Retro Grouch 12-14-14 05:11 AM

We get a lot of posts asking what bike a person should buy. My answer is always to shop for a bike shop first. There's a lot greater difference among bike shops than there is among bike brands. Once you find the right shop it's pretty hard to make a bad bike selection.

fietsbob 12-14-14 10:31 AM

Bike Industry, Logos on everything are just how the game is run .. advertizing is about money, and try searching the inter net or watching a TV show without ads?
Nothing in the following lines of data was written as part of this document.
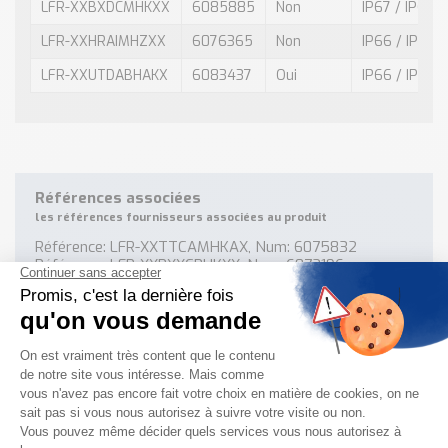
LFR-XXBXDCMHKXX
6085885
Non
IP67 / IP67
LFR-XXHRAIMHZXX
6076365
Non
IP66 / IP68 /
LFR-XXUTDABHAKX
6083437
Oui
IP66 / IP68
Références associées
les références fournisseurs associées au produit
Référence: LFR-XXTTCAMHKAX, Num: 6075832
Référence: LFR-XXBXXCBHKXX, Num: 6072196
Référence: LFR-XXUTABMHZXX, Num: 6078101
Référence: LFR-XXTTBBOHAAX, Num: 6074397
Référence: LFR-XXTTAABHKAX, Num: 6081834
Référence: LFR-XXFFHIMHKXX, Num: 6083202
Référence: LFR-XXUTCAMHAXX, Num: 6074398
Référence: LFR-ACGFHIMHAKX, Num: 6082136
Référence: LFR-XXBXCCBHKKX, Num: 6074999
Référence: LFR-XXUTBBJHAAX, Num: 6072214
Référence: LFR-ICTTBAJHKAX, Num: 6077139
Référence: LFR-XXTTABMHAAX, Num: 6075497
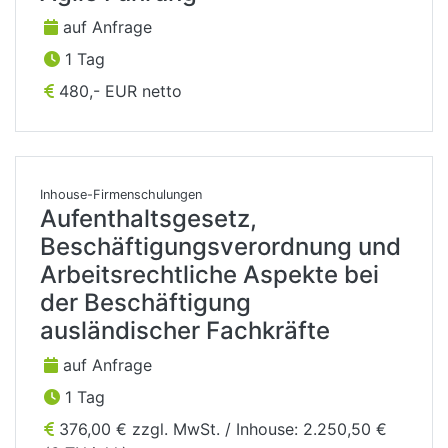
auf Anfrage
1 Tag
480,- EUR netto
Inhouse-Firmenschulungen
Aufenthaltsgesetz,
Beschäftigungsverordnung und
Arbeitsrechtliche Aspekte bei
der Beschäftigung
ausländischer Fachkräfte
auf Anfrage
1 Tag
376,00 € zzgl. MwSt. / Inhouse: 2.250,50 €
someone buys a repainted C&V bike and then they come on the Forum and want to know what Brand it is .. companies sell brand names like commodities..

jppe 12-14-14 10:35 AM

excited for you with your new Trek!

K100Fran 12-14-14 12:33 PM


Originally Posted by oldnslow2 (Post 17386469)
when I pick up flowers for the wife when I bring it home.

You are a very wise man!

GlennR 12-14-14 04:40 PM

My son is a hardcore triathlete so I told him I have my old bike and wheels up for sale, his replay was... "what did you buy?". I told him and he said "I won't ask what that cost". I reminded him that he has a Madone 6.7, Gary Fisher cyclocross bike and mountain bike and a Cervelo P3.

As it turns out he has someone interested in the wheels.

Jimbosays 12-16-14 10:49 PM

Ditto. Wish I "could" do business at the LBS who reps Specialized and is only a few blocks from my home. Unfortunately the management and staff would rather chat with friends (both in the store or on their phone) on each of three recent visits with my intent of inquiring about a new Roubaix Expert. There are other dealers about 15 miles in opposite directions and one of them will get my $3k+ for a new adult 'toy'.

Hint to LBS owners perusing here . . . I may be chunky and 50'ish - But when I visit your store with a specific request I'm probably a buyer (or will right away inform you otherwise right away.) Just treat me 'right' and I'll be happy to pay for your customer service.